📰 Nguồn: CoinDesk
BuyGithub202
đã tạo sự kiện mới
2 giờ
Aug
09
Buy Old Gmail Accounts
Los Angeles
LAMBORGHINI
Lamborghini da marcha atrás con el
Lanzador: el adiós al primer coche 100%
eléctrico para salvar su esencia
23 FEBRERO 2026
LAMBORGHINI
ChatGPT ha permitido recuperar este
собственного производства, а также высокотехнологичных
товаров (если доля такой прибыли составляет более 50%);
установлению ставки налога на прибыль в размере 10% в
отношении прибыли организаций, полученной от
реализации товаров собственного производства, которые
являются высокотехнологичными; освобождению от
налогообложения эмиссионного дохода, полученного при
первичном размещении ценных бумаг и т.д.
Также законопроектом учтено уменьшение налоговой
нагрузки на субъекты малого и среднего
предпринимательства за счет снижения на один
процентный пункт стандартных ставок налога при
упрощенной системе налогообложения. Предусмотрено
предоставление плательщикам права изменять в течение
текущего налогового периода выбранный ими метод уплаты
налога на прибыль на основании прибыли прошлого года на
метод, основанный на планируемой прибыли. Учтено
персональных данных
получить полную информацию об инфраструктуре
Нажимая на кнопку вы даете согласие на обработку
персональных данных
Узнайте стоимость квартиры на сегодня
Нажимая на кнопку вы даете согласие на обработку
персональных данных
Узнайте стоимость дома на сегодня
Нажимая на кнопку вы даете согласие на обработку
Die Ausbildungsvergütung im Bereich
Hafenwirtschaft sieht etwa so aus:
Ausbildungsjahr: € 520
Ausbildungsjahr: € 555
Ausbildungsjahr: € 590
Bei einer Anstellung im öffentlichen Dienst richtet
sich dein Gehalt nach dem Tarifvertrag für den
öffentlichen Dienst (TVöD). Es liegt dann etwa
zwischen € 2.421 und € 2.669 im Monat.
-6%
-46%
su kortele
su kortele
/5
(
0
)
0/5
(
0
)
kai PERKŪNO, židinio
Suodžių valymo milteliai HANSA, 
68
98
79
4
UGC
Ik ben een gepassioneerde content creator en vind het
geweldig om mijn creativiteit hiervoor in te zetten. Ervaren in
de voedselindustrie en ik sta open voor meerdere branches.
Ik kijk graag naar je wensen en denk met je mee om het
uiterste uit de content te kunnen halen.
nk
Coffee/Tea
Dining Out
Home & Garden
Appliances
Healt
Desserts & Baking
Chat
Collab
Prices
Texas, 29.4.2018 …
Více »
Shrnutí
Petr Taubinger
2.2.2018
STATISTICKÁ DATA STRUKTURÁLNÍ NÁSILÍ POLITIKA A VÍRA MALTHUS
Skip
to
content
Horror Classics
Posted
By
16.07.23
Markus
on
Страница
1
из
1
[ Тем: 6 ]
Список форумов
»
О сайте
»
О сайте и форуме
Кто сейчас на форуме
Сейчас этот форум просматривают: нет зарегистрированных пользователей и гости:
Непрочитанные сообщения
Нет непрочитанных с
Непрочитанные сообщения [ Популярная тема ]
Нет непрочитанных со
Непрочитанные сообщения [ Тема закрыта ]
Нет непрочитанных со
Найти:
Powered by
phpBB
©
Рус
——
• [INSTRUCTIONS TO FOLLOW]
Copy out the text of every record above line by line, keeping each character, space and symbol unchanged.

• [SOLUTION FOR THIS EXERCISE]
📰 Nguồn: CoinDesk
BuyGithub202
đã tạo sự kiện mới
2 giờ
Aug
09
Buy Old Gmail Accounts
Los Angeles
LAMBORGHINI
Lamborghini da marcha atrás con el
Lanzador: el adiós al primer coche 100%
eléctrico para salvar su esencia
23 FEBRERO 2026
LAMBORGHINI
ChatGPT ha permitido recuperar este
собственного производства, а также высокотехнологичных
товаров (если доля такой прибыли составляет более 50%);
установлению ставки налога на прибыль в размере 10% в
отношении прибыли организаций, полученной от
реализации товаров собственного производства, которые
являются высокотехнологичными; освобождению от
налогообложения эмиссионного дохода, полученного при
первичном размещении ценных бумаг и т.д.
Также законопроектом учтено уменьшение налоговой
нагрузки на субъекты малого и среднего
предпринимательства за счет снижения на один
процентный пункт стандартных ставок налога при
упрощенной системе налогообложения. Предусмотрено
предоставление плательщикам права изменять в течение
текущего налогового периода выбранный ими метод уплаты
налога на прибыль на основании прибыли прошлого года на
метод, основанный на планируемой прибыли. Учтено
персональных данных
получить полную информацию об инфраструктуре
Нажимая на кнопку вы даете согласие на обработку
персональных данных
Узнайте стоимость квартиры на сегодня
Нажимая на кнопку вы даете согласие на обработку
персональных данных
Узнайте стоимость дома на сегодня
Нажимая на кнопку вы даете согласие на обработку
Die Ausbildungsvergütung im Bereich
Hafenwirtschaft sieht etwa so aus:
Ausbildungsjahr: € 520
Ausbildungsjahr: € 555
Ausbildungsjahr: € 590
Bei einer Anstellung im öffentlichen Dienst richtet
sich dein Gehalt nach dem Tarifvertrag für den
öffentlichen Dienst (TVöD). Es liegt dann etwa
zwischen € 2.421 und € 2.669 im Monat.
-6%
-46%
su kortele
su kortele
/5
(
0
)
0/5
(
0
)
kai PERKŪNO, židinio
Suodžių valymo milteliai HANSA, 
68
98
79
4
UGC
Ik ben een gepassioneerde content creator en vind het
geweldig om mijn creativiteit hiervoor in te zetten. Ervaren in
de voedselindustrie en ik sta open voor meerdere branches.
Ik kijk graag naar je wensen en denk met je mee om het
uiterste uit de content te kunnen halen.
nk
Coffee/Tea
Dining Out
Home & Garden
Appliances
Healt
Desserts & Baking
Chat
Collab
Prices
Texas, 29.4.2018 …
Více »
Shrnutí
Petr Taubinger
2.2.2018
STATISTICKÁ DATA STRUKTURÁLNÍ NÁSILÍ POLITIKA A VÍRA MALTHUS
Skip
to
content
Horror Classics
Posted
By
16.07.23
Markus
on
Страница
1
из
1
[ Тем: 6 ]
Список форумов
»
О сайте
»
О сайте и форуме
Кто сейчас на форуме
Сейчас этот форум просматривают: нет зарегистрированных пользователей и гости:
Непрочитанные сообщения
Нет непрочитанных с
Непрочитанные сообщения [ Популярная тема ]
Нет непрочитанных со
Непрочитанные сообщения [ Тема закрыта ]
Нет непрочитанных со
Найти:
Powered by
phpBB
©
Рус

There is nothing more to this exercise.